Effective Thursday, Jan. 12, the price of a new HBO Max no-ads monthly subscription in the U.S. will increase from $14.99 to $15.99 (plus applicable taxes). That’s a nearly 7% increase. Existing HBO Max subscribers who are currently paying $14.99/month will see their monthly rate increase to $15.99/month effective their next billing cycle on or after Saturday, Feb. 11, 2023.
“This price increase of one dollar will allow us to continue to invest in providing even more culture-defining programming and improving our customer experience for all users,” the company said in a statement.
The price hike comes as Warner Bros. Discovery, formed by Discovery’s 2022 acquisition of WarnerMedia, has made a series of content cutbacks aimed at reducing expenses. Among those: HBO Max expunged multiple exclusive film titles and original series and 200 older “Sesame Street” episodes, and also canceled HBO Max original series “Minx” (reversing the Season 2 renewal) and HBO’s “The Nevers.” HBO Max also removed 256 classic “Looney Tunes” shorts and three seasons of “The Flintstones.”
HBO Max launched in May 2020 at $14.99 per month, back when it was part of AT&T-owned WarnerMedia. In June 2021, the company introduced an ad-supported HBO Max plan that costs $9.99/month; it isn’t immediately clear if the price of that package also will be increasing.

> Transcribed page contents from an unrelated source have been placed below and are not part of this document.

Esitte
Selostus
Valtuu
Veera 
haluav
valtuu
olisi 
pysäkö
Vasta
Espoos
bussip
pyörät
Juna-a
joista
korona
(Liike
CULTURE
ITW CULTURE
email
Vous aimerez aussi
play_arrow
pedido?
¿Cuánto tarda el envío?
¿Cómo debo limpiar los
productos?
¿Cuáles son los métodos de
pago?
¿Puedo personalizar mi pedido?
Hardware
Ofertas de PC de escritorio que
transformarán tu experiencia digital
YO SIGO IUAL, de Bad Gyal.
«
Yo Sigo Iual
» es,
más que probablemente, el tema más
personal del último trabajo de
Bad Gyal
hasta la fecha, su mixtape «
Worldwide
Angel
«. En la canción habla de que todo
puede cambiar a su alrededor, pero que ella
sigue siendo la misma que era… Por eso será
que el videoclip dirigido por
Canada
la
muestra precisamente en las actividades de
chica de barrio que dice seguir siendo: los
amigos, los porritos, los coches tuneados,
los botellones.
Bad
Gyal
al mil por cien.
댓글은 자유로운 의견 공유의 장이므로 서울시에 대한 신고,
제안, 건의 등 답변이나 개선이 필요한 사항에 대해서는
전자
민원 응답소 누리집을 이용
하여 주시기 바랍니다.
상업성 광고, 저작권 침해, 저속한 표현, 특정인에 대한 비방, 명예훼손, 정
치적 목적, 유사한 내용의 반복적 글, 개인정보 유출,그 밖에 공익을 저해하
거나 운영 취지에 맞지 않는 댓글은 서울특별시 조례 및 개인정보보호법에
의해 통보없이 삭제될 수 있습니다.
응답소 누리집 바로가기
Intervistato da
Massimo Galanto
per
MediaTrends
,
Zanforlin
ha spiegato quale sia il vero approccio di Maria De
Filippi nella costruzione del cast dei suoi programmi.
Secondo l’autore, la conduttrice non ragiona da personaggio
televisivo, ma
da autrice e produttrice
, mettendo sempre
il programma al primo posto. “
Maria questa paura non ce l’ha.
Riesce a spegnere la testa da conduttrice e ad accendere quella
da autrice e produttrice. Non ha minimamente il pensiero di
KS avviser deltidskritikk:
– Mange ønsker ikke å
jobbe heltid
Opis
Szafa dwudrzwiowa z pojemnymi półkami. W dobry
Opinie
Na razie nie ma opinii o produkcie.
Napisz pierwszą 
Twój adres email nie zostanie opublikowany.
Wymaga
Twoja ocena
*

Warner Bros. Discovery had previously signaled that an HBO Max price hike was coming. In November, JB Perrette, president and CEO of global streaming and games, told investors that the company had an “opportunity” to increase the price of HBO Max’s ad-free. By 2023, he said, “it will have been three years since pricing has moved, which we think is an opportunity, particularly in this environment… We believe there’s actually some pricing advantage for us on the ad-free [HBO Max] service and we can probably move north of where the prices are today.”
Meanwhile, the media conlgomerate is prepping a merged HBO Max-Discovery+ platform, set to launch in the U.S. in the spring of 2023. The company hasn’t announced details on pricing, packaging or a name yet — although “Max” is the leading contender at this point.
Warner Bros. Discovery said last month that it could incur content impairment and development write-off charges of up to $3.5 billion as the result of the merger.